This simple objective leads to some fun gameplay that is fairly unique. Whether playing single player or with a friend, the mechanics and physics work well, delivering a fun experience that most assuredly stands out amongst the other titles on the eShop. Though the game does open up a bit more when playing multiplayer, the single player mode is good as well.
The player navigates various caves, divided into different sections; pushing, pulling, and riding the chariot all along the way. Thanks to a handy rope, the player can pull the chariot up on ledges, as well as using it for some other added features (which are unlockable). Between each section (or level), a brief journey to the surface allows for the purchase and usage of items, upgrading, and the option to select whatever section is desired to play next. Once a level is beaten, the option to enter the cave from a different point is made available, as well as a speed run option. These options add re-playability to Chariot, as well as encouraging the player to do some more exploration.
As the player navigates each cave, there are various treasures to collect: skulls, coins, and gems/crystals. But, it isn’t all just about exploration, as there are enemies looking to plunder your spoils. Luckily, you’re equipped with a sword to slash away at the little looters. This is, sadly, where I found the gameplay to stumble a bit. I would’ve been perfectly fine with exploration and booty-grabbing (come on, keep it clean!); the added action/fighting draws away from the charm of the game. It felt out of place and ended up being more annoying than anything. There were many times when I would be simply trying to get around the chariot to reach the enemies and take care of them before losing any more loot, only to accidentally move the chariot into the enemies.

> **Dataset**
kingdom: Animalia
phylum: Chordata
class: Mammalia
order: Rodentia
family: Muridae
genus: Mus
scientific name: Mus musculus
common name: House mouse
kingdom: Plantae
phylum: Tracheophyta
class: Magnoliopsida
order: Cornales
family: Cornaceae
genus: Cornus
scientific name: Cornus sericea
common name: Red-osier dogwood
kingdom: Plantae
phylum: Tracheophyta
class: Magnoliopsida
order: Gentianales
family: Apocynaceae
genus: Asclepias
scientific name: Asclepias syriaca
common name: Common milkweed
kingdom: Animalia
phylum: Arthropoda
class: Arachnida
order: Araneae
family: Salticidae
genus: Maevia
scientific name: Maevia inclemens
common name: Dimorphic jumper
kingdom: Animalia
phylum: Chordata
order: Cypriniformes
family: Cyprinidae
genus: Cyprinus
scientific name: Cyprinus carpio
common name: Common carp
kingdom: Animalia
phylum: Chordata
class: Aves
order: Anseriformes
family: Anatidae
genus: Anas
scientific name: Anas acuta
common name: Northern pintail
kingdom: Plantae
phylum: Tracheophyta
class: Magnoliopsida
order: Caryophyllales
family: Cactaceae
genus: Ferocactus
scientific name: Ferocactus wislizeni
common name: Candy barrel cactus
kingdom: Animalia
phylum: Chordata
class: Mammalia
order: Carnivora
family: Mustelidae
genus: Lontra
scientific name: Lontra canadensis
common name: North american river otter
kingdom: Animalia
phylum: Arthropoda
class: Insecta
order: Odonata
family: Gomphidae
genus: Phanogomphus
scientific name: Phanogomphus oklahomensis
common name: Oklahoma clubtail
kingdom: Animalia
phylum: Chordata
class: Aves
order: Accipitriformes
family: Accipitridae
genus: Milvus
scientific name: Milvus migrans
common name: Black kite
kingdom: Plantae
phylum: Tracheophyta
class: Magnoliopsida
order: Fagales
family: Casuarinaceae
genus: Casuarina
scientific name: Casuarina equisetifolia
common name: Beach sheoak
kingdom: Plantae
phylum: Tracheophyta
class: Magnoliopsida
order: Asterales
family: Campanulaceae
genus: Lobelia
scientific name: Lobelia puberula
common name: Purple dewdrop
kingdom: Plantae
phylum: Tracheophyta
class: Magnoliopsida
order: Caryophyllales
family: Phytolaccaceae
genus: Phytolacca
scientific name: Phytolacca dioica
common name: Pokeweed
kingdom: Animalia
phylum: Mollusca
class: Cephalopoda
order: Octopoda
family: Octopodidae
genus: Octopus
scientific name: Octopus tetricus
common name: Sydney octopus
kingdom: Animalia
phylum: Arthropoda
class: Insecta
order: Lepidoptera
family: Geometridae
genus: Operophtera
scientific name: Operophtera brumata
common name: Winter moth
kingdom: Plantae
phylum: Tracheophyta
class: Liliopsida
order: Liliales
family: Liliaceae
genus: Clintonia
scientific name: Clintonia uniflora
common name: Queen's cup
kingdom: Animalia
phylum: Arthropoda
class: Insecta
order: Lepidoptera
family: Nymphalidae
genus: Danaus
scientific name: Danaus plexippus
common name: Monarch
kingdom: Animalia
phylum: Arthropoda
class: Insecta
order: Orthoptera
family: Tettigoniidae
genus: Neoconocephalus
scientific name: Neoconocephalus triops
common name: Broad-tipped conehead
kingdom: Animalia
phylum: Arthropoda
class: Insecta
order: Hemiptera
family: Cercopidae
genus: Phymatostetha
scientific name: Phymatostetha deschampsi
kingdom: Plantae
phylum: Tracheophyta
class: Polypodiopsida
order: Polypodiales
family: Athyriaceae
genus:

> **Exercise**
Copy the passage of the Chariot review above from "As the player" up to and including "into the enemies.".

> **Your solution**
As the player navigates each cave, there are various treasures to collect: skulls, coins, and gems/crystals. But, it isn’t all just about exploration, as there are enemies looking to plunder your spoils. Luckily, you’re equipped with a sword to slash away at the little looters. This is, sadly, where I found the gameplay to stumble a bit. I would’ve been perfectly fine with exploration and booty-grabbing (come on, keep it clean!); the added action/fighting draws away from the charm of the game. It felt out of place and ended up being more annoying than anything. There were many times when I would be simply trying to get around the chariot to reach the enemies and take care of them before losing any more loot, only to accidentally move the chariot into the enemies.